Science-based info, not gossip
Barely hours after the first reports that avian influenza had been found in a number of poultry farms in Pampanga—the first case of bird flu outbreak in the country, according to the Research Institute for Tropical Medicine—alarming, anonymous messages began spreading in social media: “There is an outbreak of bird flu in Pampanga, 3 farms with 100 percent mortality. Better not to buy and eat chicken meat,” read one breathless example.
The viral warnings went out Friday, Aug. 11. While various government agencies such as the Department of Agriculture and the Department of Health were not remiss in issuing prompt statements and updates about the outbreak to try to allay public fears, it took about three days for Malacañang itself to announce that the flu strain found was in fact not harmful to humans.
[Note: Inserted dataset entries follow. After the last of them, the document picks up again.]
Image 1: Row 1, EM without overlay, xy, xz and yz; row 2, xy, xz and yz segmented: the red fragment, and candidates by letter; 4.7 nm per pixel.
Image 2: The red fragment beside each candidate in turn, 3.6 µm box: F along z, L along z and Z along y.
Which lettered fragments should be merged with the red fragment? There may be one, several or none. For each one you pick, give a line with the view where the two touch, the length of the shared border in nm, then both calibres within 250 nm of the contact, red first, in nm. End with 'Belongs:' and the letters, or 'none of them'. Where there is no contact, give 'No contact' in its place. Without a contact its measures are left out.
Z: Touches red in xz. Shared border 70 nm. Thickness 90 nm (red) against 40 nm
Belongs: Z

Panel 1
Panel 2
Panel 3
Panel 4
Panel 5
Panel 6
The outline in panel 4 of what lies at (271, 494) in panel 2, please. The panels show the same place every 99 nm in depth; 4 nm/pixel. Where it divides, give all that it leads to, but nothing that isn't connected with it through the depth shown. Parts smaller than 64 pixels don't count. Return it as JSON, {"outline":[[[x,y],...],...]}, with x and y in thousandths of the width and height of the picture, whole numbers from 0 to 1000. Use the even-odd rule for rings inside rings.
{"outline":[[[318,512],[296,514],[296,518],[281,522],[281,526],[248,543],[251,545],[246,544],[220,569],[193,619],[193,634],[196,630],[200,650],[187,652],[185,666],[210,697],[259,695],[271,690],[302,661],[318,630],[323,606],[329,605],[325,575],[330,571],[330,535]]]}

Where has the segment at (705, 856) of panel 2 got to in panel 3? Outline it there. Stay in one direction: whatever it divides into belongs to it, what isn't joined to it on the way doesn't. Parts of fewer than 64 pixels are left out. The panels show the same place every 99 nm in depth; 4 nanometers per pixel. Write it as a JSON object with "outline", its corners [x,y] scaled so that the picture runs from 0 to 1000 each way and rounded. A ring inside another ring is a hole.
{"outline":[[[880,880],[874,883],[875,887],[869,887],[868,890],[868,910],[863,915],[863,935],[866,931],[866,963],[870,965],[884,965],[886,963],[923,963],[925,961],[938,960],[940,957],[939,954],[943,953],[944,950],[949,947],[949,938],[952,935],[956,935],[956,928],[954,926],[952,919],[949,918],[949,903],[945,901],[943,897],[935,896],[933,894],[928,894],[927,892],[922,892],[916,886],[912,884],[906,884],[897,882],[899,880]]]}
Tests conducted on birds in the quarantined farms confirmed the presence of the H5 strain of the virus, but not the more lethal H5N1 strain, which could be transmitted to and kill humans.
News reports had also carried that distinction, which, to be fair, government agencies like the Bureau of Animal Industry had taken pains to stress. But the speed of social media to spread false or incomplete information, unwittingly aided by what appeared to be a less-than-coordinated public information campaign by the government, led to some critical hours and days dominated by unfounded fears and speculations, leading to some detrimental real-time consequences.
With some 600,000 birds announced to be culled by the agriculture department, the sales volume of chicken reportedly dropped by 75 percent, affecting hundreds of poultry farmers. Prices have also plunged, from P125-150 per kilo to P90 or lower. Duck farms outside of the main infected area in the town of San Luis have been as badly hit; despite being 12 kilometers away from San Luis, Barangay Bahay Pari has reported losses from 2 million eggs unsold. In Minalin, considered the egg capital of Luzon and also outside the 7-km quarantine area, Mayor Edgar Flores pleaded with the DA and DOH to declare the town’s produce as “safe for consumption,” or its main livelihood faced catastrophe.
In another indication of the ad hoc nature of the official response to the outbreak, some local governments in Luzon have reportedly taken it upon themselves to stop the entry of poultry products “even without scientific basis,” lamented Irwin Ambal, president of the Philippine Egg Board Association. “There are a lot of government experts. Let’s ask them. Let’s not rely on gossip on social media,” he added.
The experts’ consensus so far is far from the hysterical, frightening scenario that has gone around. No person has yet died from this bird flu outbreak; two farm workers in San Luis who came down with flu-like symptoms eventually tested negative for the virus. Some of the country’s biggest poultry producers have issued statements saying that their farms are free from contamination, and that they have adequate biosecurity measures in place to prevent any outbreak. And the DOH is clear: The best way to ensure that chicken and eggs are safe to eat is to cook them thoroughly—an assurance that hasn’t gone out as much as it should have.
This is not to diminish the gravity of the potential health emergency. The general scare that has led to unprecedented losses by poultry farmers and apprehension among the public demands better, more transparent handling by the authorities. The hundreds of thousands of culled birds, for instance—how is the DA disposing of the carcasses safely, and what measures are in place to ensure that farm personnel handling these don’t end up with the disease?
To stay ahead of the inevitable social-media mania, official information—accurate, prudent, science-based and readily available—is critical, especially in a first-time crisis. This is an imperative in governance in these modern times. Apart from spreading photographs of government officials consuming chicken and eggs, has enough been done?